Yine Hilal Göründü mü Görünmedi mi? Niyet Üzerinden Bir Değerlendirme

Her yıl hilalin görünüp görünmemesi tartışmalarına tanık oluyoruz. Bu sene de Türkiye’deki Müslümanlar Cumartesi günü başlarken, Ayetullah Hamaney ve Ayetullah Sistani’ye göre Ramazan hilali görünmediği için Pazar günü oruca başlanması gerektiği yönünde fetva verildi. Bu yazımızda Ramazan orucuna niyet ederken orucu tayin etmek şart mı değil mi? Sadece oruca niyet edilirse de Ramazan orucu yerine geçer mi? Hatta başka bir oruca niyet edilirse yine de Ramazan orucu sayılır mı? gibi sorulara verilen cevapları esas alarak, hilalin görünmesi konusundaki farklı fetvaların Müslümanlar arasında bir fitneye sebep olamayacağını açıklamaya çalışacağız. Farklı fetvalarla birlikte pratikte ortak hareket etmenin mümkün olduğuna dikkat çekeceğiz.
Niyet ibadetle adeti ayırır, basit işlerimizi bile ibadete çevirebilir. Günlük yaptığımız faaliyetlerimizden sevap kazanmamıza sebep olur. İbadetlerde farz olanla müstehap olanları ayırır. Ancak İslam’da bütün farzlarda niyet şartı yoktur.

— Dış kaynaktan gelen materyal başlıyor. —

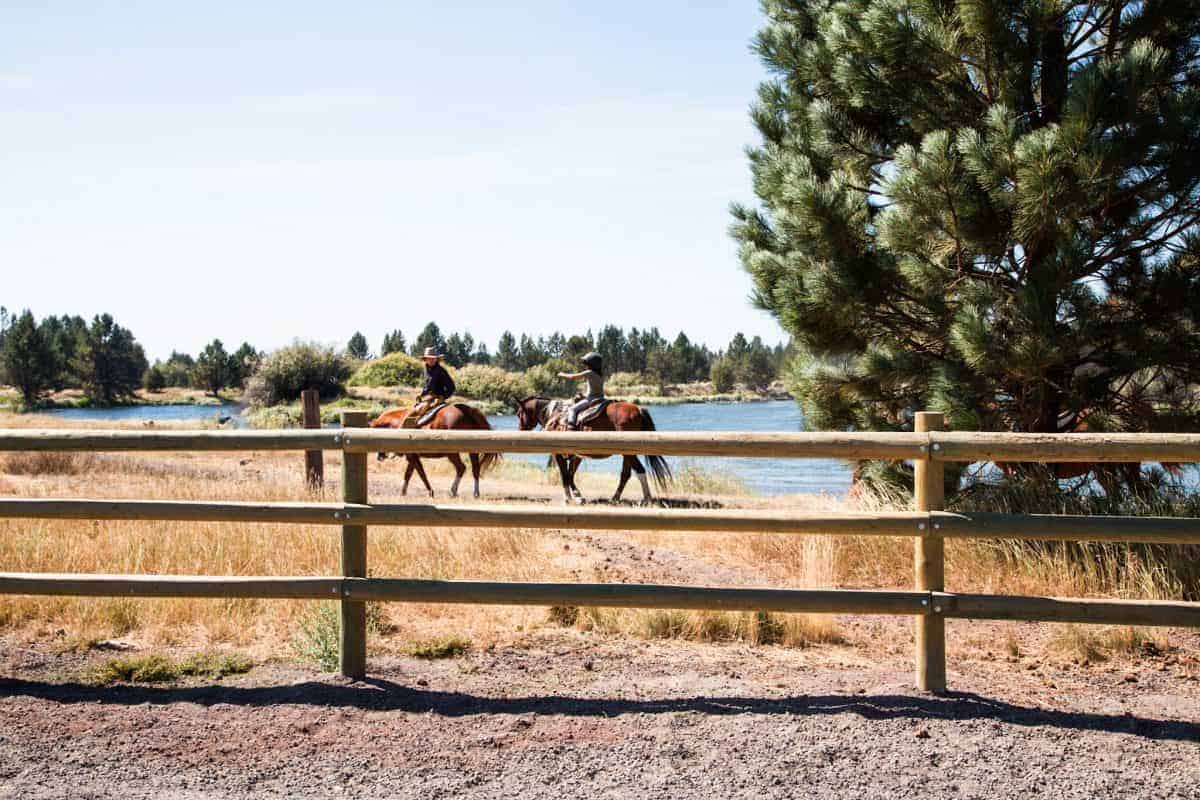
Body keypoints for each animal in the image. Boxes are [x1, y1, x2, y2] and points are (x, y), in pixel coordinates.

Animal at [364, 402, 496, 496]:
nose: (379, 457)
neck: (398, 422)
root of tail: (467, 413)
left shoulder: (412, 457)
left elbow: (421, 474)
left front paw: (430, 492)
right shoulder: (412, 456)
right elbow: (409, 473)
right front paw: (403, 492)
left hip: (452, 453)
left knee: (461, 468)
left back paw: (454, 490)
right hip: (472, 451)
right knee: (475, 469)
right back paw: (475, 492)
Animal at [511, 395, 672, 506]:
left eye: (519, 414)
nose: (520, 430)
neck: (555, 416)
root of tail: (638, 409)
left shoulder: (558, 454)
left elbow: (565, 475)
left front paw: (570, 497)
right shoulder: (577, 456)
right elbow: (571, 474)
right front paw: (577, 496)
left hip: (629, 453)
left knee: (639, 470)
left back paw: (646, 499)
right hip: (627, 453)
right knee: (626, 474)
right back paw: (615, 498)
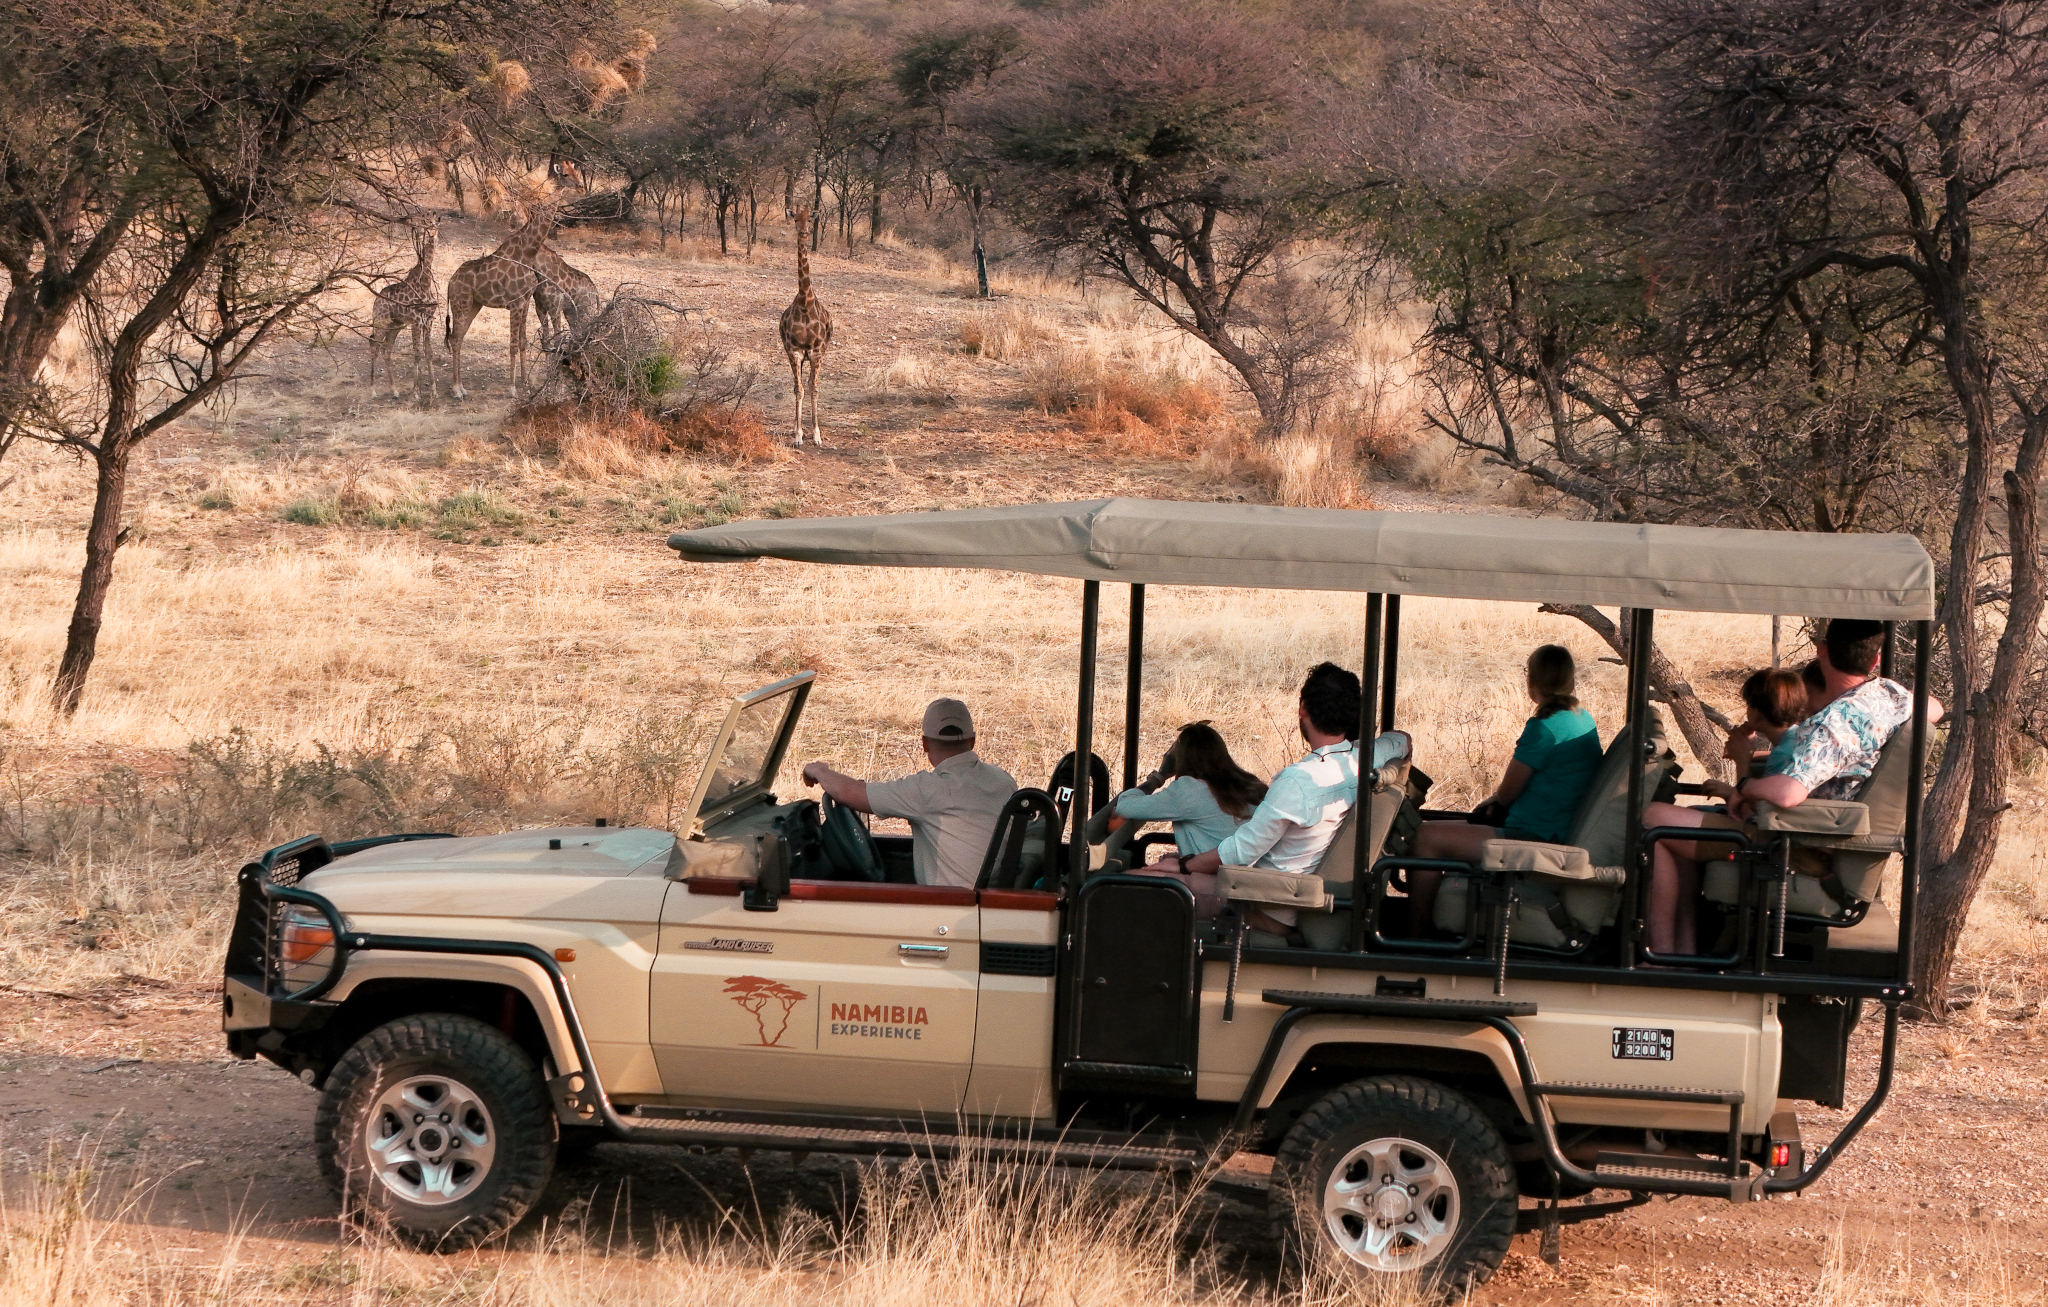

Bazı farzları niyetsiz yapsak da sorumluluktan kurtulabiliyoruz.
Farzlar iki çeşittir. Bir kısmının Allah’a yakınlaşmak niyetiyle yapılması gerekirken diğerlerinde niyet şart koşulmamış, emredilenin yerine getirilmesi yeterli görülmüştür. Örneğin elbisenin temizlenmesi bizzat ibadet değildir. Kim tarafından ve nasıl yapıldığına bakılmaksızın temiz olup olmadığına bakılır. Örneğin, necis bir elbise rüzgâr tarafından akan suyun içerisine sürüklenip orada temizlenirse amaç gerçekleşmiştir. Elbette, elbisenin temiz olması namazın farzlarındandır ancak, bu tür farzlarda niyet şart olmadığı gibi kimin yaptığı da önemli değildir. Çünkü bunlar tevessül açısından farzlardır. Önemli olan fiilin yapılmasıdır.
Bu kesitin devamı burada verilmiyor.